The Genteel
October 19, 2020


From Rami Al Ali's Spring Summer 2010 Wedding Collection. Source:

Westerners often envision Arab women as burqa-clad phantoms in black. The reality, however, is shockingly different: underneath their abayas, Arab women sport some of the world's most opulent haute couture.

There are a few reasons for this. Firstly, they can afford it. According to a Euromonitor report published last summer, approximately 42 per cent of all luxury good sales in the United Arab Emirates are of clothing, with an overall revenue of 700 million euros. The luxury goods industry in the Middle East is comprised primarily of designer clothing.

Much of that sum goes toward wedding apparel. In this region of the world, weddings are major events - most women go to about a dozen a year. Private parties, charity balls and other gala occasions fill the calendars of the Arabian Gulf's most stylish women. Wearing the same gown twice is simply unthinkable. Dressing up presents an opportunity for Middle Eastern women to not only show off their social status and success, but also to impress potential mothers-in-law scouting for eligible brides. With weddings lasting anywhere from three to seven days, with hundreds, if not thousands, of invitees, it's no wonder Middle Eastern matrimonies place so much emphasis on presentation.

From the Aiisha Ramadan
Le Pouvoir de la Poudre
S/S collection

Luckily there is plenty of design-wear for these women to choose from. Not only are the most desirable global fashion brands available to them, but a breed of local designers is now emerging to cater to the more ostentatious tastes of some Middle Eastern buyers. Some of them have received international attention, such as Lebanese designers Reem Acra, Zuhair Murad and Elie Saab. Yet newer designers are now also making a name for themselves, both in Arabian wedding tents and on Tinseltown's red carpets.

Lebanese-born designer Aiisha Ramadan is based in Dubai. She caters to the more feminine tastes of women in the Gulf. Her dresses incorporate crystals, gems and feminine detailing, like heavy embroidery and tulle-puffed skirts. The vivacious Ramadan, who was voted Young Designer of the Year by Swarovski in 2000, says she has Paris Hilton to thank for her success in America. "Paris bought a dress of mine in Dubai, and after that, it was easier for me to dress other celebrities," she said at one of her own presentations in Paris last February.

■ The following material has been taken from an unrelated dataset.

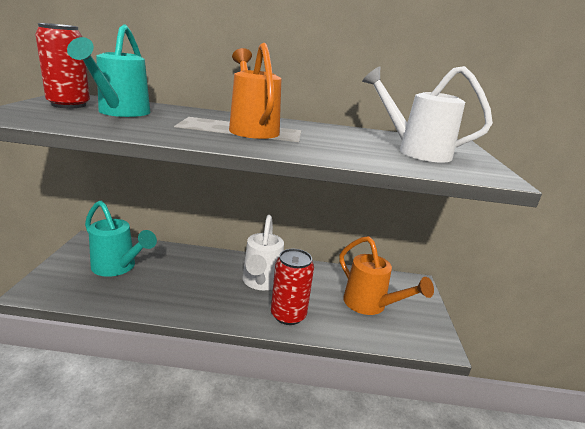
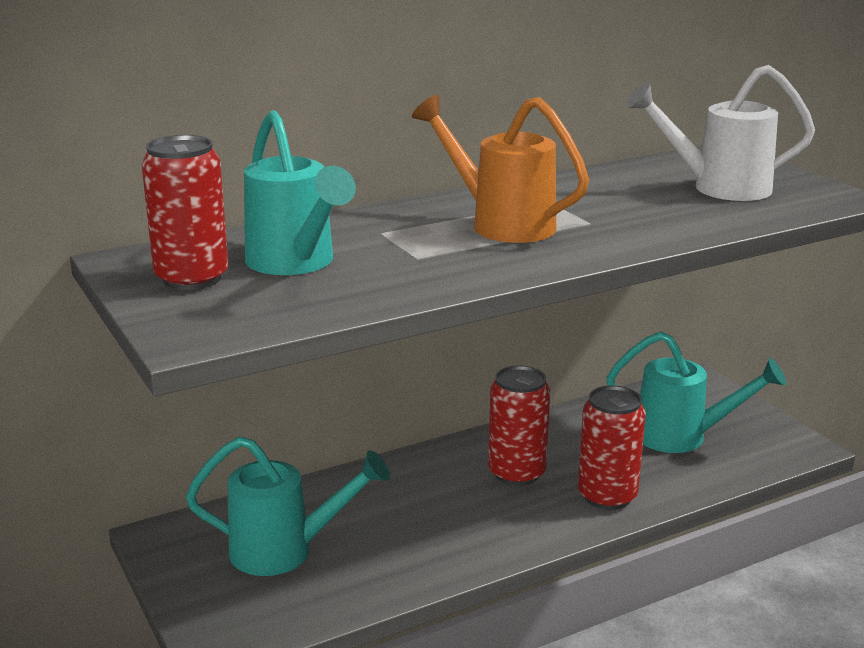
camera: 30 degrees left, 0 degrees up
white watering can [243,215,284,290] -> red can [488,366,550,486]
orange watering can [339,236,434,315] -> turquoise watering can [606,331,786,453]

Rami al Ali is another Dubai designer who now shows his work alongside the world's greatest maisons. His show at this year's Paris Fashion Week was his first, but it won't be his last. "I was showing in Rome before," he explained to me over dinner last winter. "But the city is a bit tired. Sure, it is beautiful, but everything there is... historical. Paris is much more dynamic." Judging from the excellent reviews of his form-fitting, intricately beaded collection, al Ali's creations will fit right in with the Parisian scene.

Tyra Banks shot Filipino designer Michael Cinco to fame when she asked him to create couture from rubbish for contestants to wear on America's Next Top Model. Cinco's abilities are such that he literally spun trash into treasure: the models cooed over his creations, and looking at the stills of the photoshoot, you would never believe the clothes were made from anything but the finest materials.

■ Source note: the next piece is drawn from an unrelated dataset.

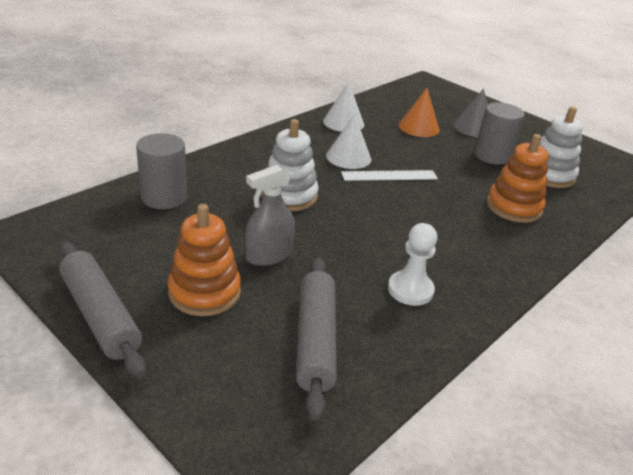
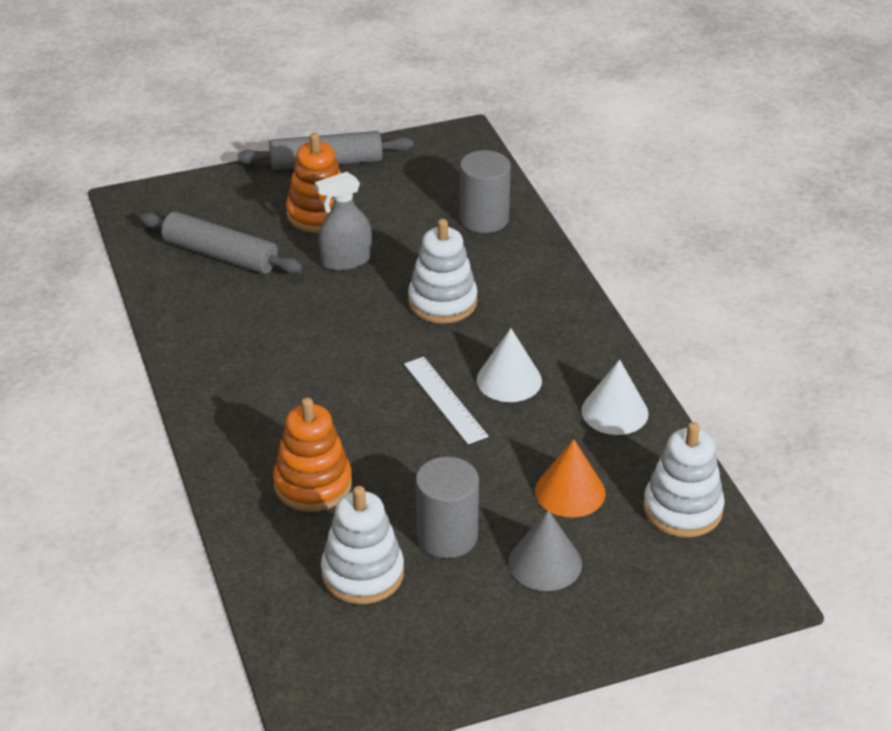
camera: 120 degrees right, 5 degrees up
grey spray bottle [245,165,295,266] -> grey spray bottle turned 105 degrees counterclockwise [315,172,372,271]
white ruler [341,170,438,181] -> white ruler turned 45 degrees counterclockwise [404,357,489,444]
white pawn [388,223,437,306] -> none
none -> white stacking toy [643,422,725,538]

From the Rami Al Ali S/S Haute
Couture collection.

Many of these quickly rising designers have attracted royal clientele. "Of course I design for many royals in the Middle East personally," Cinco confessed a previous interview with me. "But I won't tell you who." Discretion is key for maintaining such elite customers. Women in the Gulf can be such big spenders that even invitations to the world's top fashion weeks are beneath them. "Many of our buyers are in the royal families," explained a spokesperson for Tunisian brand Azzedine Alaia. "Sometimes they make an appointment to come see us, but more often than not, we go to them and create whatever they demand." Prada, Chanel and other major luxury brands also stage private shows at Middle Eastern hotels for these clients, or even in the comfort of their own homes.

But it is not always a love of fashion that draws the client to the label (or, the label to the client, as the case may be). "A lot of women just want to buy the most expensive dress or the most expensive bag," says Maryam, an Emirati student. "It doesn't really matter how flattering or fashionable it is, as long as people know it cost a lot." No wonder the Louis Vuitton, Chanel and Armani logos are so omnipresent in the region... even on those long, black abayas.